Of course, if these views are "historically out of line with the gay rights movement," rejecting them is the conservative thing to do.

Marriage might well be "conservative" for heterosexual couples and "progressive," even radical, for same-sex couples.  A conservative stance on homosexuality would entail that gay people remain invisible, silent, closeted.  Conservative gay people, the kind I met and argued with in the 1970s and after, would agree.  Why do you have to advertise your sex life? they'd ask peevishly, much like their heterosexual counterparts: My private life is nobody else's business.  Legal marriage, which entails putting your couplehood on public record, registered with the state, entails leaving the closet, and I've often been amused by closeted people who nonetheless wanted a marriage license: to get that piece of paper, they'd have to declare their sex lives publicly.  Even if they didn't take out a wedding announcement in the local paper, the issuance of a license would be published.  If you're married, that person you're living with can no longer be euphemized as your friend, your longtime companion: that person becomes your spouse, and it's been revealing how many gay people who want the social and historical baggage that comes with marriage are queasy about the social and historical baggage that goes with husband and wife.

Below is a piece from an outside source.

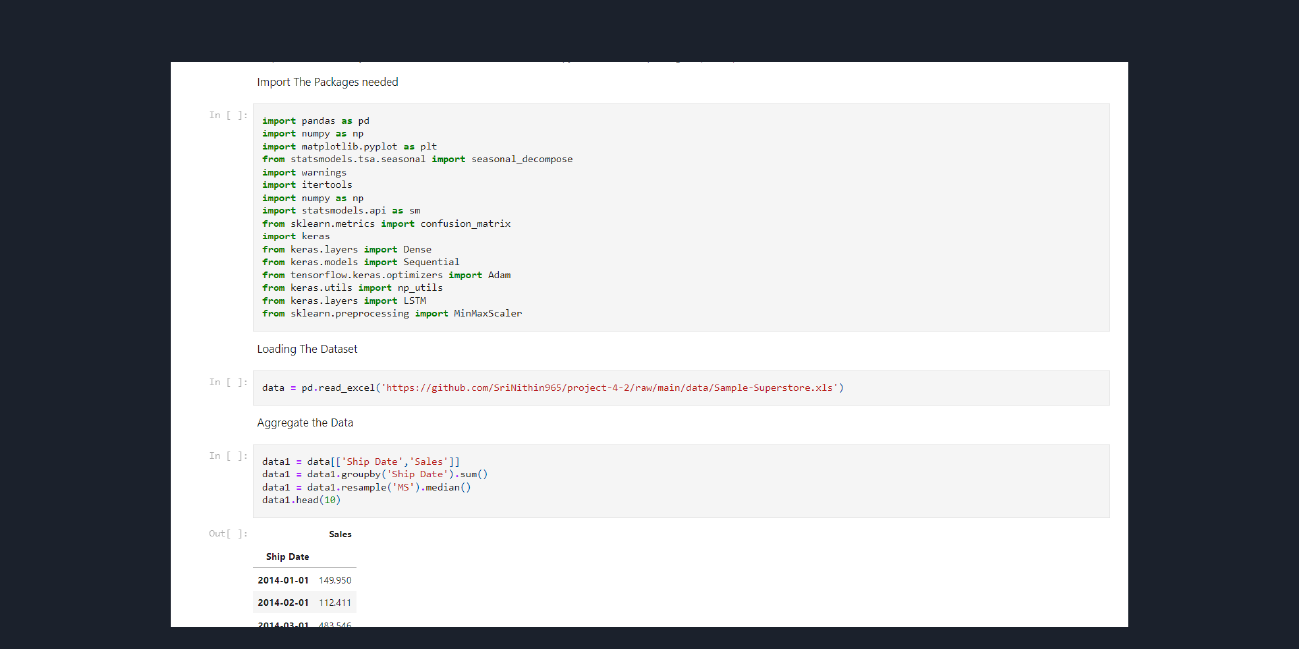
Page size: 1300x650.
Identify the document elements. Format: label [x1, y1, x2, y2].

When I've pointed all this out, the reactions I get told me that they hadn't really thought through the implications of their position.  The same was true of those who said they wanted government to get out of the marriage business, ignoring the fact that a marriage license and all the benefits and privileges it bestows are the result of government getting into the marriage business.

True, a lot of gay people seem to think that legal marriage will prove to straights that we are sober, responsible, respectable people, just like heterosexuals.  But the right-wing backlash to the drive for same-sex marriage has shown how naive such a belief is, so it's strange to see that a self-styled queer vanguard seems to share it.  And of course there's a lot of hypocrisy among the advocates of same-sex marriage.  As a group we probably are  as sober, responsible, and respectable as straight people are, as a group -- which isn't very.  But hypocrisy, defined as the homage vice pays to virtue, is a very conservative practice.

I've mentioned before Duncan's First Law of Gay Respectability, which holds that if gay people want to have a “respectable” public life, we have to have a “scandalous” private life, and vice versa. The exact content of a respectable public life and a scandalous one has changed over the past few decades, thanks to generational changes in straights' attitudes toward homosexuality.  I've also observed that presenting ourselves so as to please straight people is a hopeless exercise, since some straights are more comfortable with gender-compliant (not "stereotypical") gays and others are more comfortable with gender-noncompliant ("stereotypical") ones.  No one approach will work across the board, so I've been skeptical for decades about buzzwords like "assimilation," "transgressive," "conservative," "liberal," and "radical."  It's not always possible to avoid using them, but they are mirages that recede as one pursues and tries to capture them.

It's essentialist to posit that gay people should be "outlaws," just as it is to claim that we should be respectable citizens.  Like straight people, we aren't by nature anything.  Human sexuality is expressed in many different ways, some of which are invalid and other of which aren't.  I see many prescriptions about what sex and love should be for; some I agree with and others I don't, but none of them is universal or mandatory.